Work to complete: Take every line containing "série" out of the records.

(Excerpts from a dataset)
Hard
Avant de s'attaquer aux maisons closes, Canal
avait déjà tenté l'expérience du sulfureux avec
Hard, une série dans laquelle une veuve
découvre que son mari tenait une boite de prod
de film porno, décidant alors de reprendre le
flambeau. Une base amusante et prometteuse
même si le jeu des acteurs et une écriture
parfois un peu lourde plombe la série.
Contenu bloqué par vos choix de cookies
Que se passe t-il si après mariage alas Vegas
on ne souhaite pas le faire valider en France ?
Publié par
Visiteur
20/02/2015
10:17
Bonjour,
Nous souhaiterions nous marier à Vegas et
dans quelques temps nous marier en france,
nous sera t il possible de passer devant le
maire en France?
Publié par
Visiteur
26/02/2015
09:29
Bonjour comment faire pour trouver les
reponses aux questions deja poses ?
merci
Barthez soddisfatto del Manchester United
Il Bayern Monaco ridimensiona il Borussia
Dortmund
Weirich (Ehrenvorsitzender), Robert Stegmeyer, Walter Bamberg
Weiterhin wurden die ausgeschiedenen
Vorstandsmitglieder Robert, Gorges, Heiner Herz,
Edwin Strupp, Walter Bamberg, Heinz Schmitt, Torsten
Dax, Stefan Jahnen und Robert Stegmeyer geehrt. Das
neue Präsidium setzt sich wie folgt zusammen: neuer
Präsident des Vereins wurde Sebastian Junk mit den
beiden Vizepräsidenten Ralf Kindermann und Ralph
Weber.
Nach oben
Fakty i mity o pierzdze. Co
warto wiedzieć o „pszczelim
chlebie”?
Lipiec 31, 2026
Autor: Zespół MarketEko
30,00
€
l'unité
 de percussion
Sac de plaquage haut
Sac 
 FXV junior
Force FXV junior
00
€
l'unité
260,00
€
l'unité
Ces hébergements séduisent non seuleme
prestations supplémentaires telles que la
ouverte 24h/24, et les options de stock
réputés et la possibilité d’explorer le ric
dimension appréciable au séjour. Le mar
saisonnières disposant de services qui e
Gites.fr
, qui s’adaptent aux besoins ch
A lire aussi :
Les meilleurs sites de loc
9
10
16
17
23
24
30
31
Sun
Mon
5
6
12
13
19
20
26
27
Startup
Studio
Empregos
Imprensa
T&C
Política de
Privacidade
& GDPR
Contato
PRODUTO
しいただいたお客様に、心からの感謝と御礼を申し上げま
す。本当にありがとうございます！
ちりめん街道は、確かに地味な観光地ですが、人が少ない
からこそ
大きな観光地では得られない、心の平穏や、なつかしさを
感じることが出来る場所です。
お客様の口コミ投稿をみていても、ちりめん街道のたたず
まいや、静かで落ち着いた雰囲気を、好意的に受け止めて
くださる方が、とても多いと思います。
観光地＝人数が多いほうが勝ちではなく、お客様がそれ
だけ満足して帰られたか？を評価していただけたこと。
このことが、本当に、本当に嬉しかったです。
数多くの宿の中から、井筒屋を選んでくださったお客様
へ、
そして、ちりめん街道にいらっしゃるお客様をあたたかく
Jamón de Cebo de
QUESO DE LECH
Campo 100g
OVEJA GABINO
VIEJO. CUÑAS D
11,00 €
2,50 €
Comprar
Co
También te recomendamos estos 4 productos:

Solution:
Hard, une série dans laquelle une veuve
parfois un peu lourde plombe la série.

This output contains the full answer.